### Problem description
What you return must match the records character for character.

### Entries shown
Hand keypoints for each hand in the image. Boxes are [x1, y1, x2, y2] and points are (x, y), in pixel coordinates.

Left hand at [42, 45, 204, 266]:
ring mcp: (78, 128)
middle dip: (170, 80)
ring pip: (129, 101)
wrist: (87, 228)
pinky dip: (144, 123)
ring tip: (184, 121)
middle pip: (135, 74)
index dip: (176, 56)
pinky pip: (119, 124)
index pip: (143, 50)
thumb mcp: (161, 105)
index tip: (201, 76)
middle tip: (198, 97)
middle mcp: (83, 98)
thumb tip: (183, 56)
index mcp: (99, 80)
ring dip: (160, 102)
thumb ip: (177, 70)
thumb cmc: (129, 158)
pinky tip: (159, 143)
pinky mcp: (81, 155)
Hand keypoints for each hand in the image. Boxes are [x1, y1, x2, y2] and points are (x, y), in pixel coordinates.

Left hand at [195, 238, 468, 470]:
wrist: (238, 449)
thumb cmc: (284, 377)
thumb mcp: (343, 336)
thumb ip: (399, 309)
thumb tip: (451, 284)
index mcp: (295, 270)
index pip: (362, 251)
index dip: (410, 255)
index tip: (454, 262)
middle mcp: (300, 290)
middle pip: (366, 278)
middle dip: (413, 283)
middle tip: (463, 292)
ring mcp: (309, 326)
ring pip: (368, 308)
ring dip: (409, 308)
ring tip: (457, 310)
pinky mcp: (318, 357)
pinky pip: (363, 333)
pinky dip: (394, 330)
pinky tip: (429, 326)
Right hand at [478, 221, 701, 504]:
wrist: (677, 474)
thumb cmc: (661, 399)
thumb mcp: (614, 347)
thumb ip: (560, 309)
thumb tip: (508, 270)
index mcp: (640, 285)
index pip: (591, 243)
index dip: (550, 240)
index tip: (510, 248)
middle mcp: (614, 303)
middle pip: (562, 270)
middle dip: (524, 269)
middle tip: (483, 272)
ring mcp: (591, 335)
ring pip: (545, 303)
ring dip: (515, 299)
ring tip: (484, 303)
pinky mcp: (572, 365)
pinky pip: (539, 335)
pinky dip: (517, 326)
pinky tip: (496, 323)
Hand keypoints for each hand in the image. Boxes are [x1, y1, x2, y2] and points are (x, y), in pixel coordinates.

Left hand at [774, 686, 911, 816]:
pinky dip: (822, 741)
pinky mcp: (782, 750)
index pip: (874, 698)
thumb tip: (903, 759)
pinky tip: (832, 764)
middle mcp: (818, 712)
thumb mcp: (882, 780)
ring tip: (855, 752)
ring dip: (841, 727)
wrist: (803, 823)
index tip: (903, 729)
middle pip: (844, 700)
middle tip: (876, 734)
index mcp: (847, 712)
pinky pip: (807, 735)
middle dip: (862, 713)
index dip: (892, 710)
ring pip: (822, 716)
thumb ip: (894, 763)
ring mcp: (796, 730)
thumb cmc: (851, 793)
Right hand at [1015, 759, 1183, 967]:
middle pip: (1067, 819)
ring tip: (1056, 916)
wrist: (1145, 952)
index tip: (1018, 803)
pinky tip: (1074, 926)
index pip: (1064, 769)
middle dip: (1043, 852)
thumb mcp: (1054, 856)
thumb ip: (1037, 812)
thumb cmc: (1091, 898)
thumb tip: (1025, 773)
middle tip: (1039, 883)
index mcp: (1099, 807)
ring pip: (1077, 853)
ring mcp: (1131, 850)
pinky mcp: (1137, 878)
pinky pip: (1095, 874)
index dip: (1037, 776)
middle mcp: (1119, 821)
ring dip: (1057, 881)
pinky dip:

### Solution for this problem
Hand keypoints for each hand in the image. Boxes are [x1, y1, x2, y2] and points are (x, y), in pixel coordinates.

Left hand at [42, 45, 204, 266]:
ring mcp: (78, 128)
middle dip: (170, 80)
ring pip: (129, 101)
wrist: (87, 228)
pinky dip: (144, 123)
ring tip: (184, 121)
middle pip: (135, 74)
index dip: (176, 56)
pinky pip: (119, 124)
index pip: (143, 50)
thumb mcp: (161, 105)
index tip: (201, 76)
middle tip: (198, 97)
middle mcp: (83, 98)
thumb tip: (183, 56)
index mcp: (99, 80)
ring dip: (160, 102)
thumb ip: (177, 70)
thumb cmc: (129, 158)
pinky tip: (159, 143)
pinky mcp: (81, 155)
Hand keypoints for each hand in the image. Boxes are [x1, y1, x2, y2] and points are (x, y), in pixel coordinates.

Left hand at [195, 238, 468, 470]:
wrist: (238, 449)
thumb cmc: (284, 377)
thumb mcp: (343, 336)
thumb ip: (399, 309)
thumb tip: (451, 284)
index mcp: (295, 270)
index pip: (362, 251)
index dip: (410, 255)
index tip: (454, 262)
middle mcp: (300, 290)
middle pip: (366, 278)
middle dip: (413, 283)
middle tip: (463, 292)
ring mcp: (309, 326)
ring pip: (368, 308)
ring dip: (409, 308)
ring tip: (457, 310)
pinky mcp: (318, 357)
pinky pip: (363, 333)
pinky dip: (394, 330)
pinky tip: (429, 326)
Right hand at [478, 221, 701, 504]:
wrist: (677, 474)
thumb cmc: (661, 399)
thumb mcp: (614, 347)
thumb ip: (560, 309)
thumb tip: (508, 270)
index mcp: (640, 285)
index pip: (591, 243)
index dip: (550, 240)
index tip: (510, 248)
middle mcp: (614, 303)
middle pip: (562, 270)
middle dip: (524, 269)
middle tip: (483, 272)
ring mcp: (591, 335)
ring pip: (545, 303)
ring dip: (515, 299)
ring tip: (484, 303)
pinky mcp: (572, 365)
pinky pip: (539, 335)
pinky dip: (517, 326)
pinky tip: (496, 323)
Hand keypoints for each hand in the image. Boxes are [x1, y1, x2, y2] and points are (x, y), in pixel coordinates.

Left hand at [774, 686, 911, 816]:
pinky dip: (822, 741)
pinky mcp: (782, 750)
index pip: (874, 698)
thumb tip: (903, 759)
pinky tip: (832, 764)
middle mcp: (818, 712)
thumb mcp: (882, 780)
ring tip: (855, 752)
ring dip: (841, 727)
wrist: (803, 823)
index tip: (903, 729)
middle pip: (844, 700)
middle tip: (876, 734)
index mcp: (847, 712)
pinky pip: (807, 735)
middle dip: (862, 713)
index dip: (892, 710)
ring pip: (822, 716)
thumb ip: (894, 763)
ring mcp: (796, 730)
thumb cmc: (851, 793)
Right hand at [1015, 759, 1183, 967]:
middle pip: (1067, 819)
ring tip: (1056, 916)
wrist: (1145, 952)
index tip: (1018, 803)
pinky tip: (1074, 926)
index pip: (1064, 769)
middle dip: (1043, 852)
thumb mcp: (1054, 856)
thumb ip: (1037, 812)
thumb cmc: (1091, 898)
thumb tip: (1025, 773)
middle tip: (1039, 883)
index mcp: (1099, 807)
ring pip: (1077, 853)
ring mcp: (1131, 850)
pinky mcp: (1137, 878)
pinky pip: (1095, 874)
index dip: (1037, 776)
middle mcp: (1119, 821)
ring dip: (1057, 881)
pinky dip:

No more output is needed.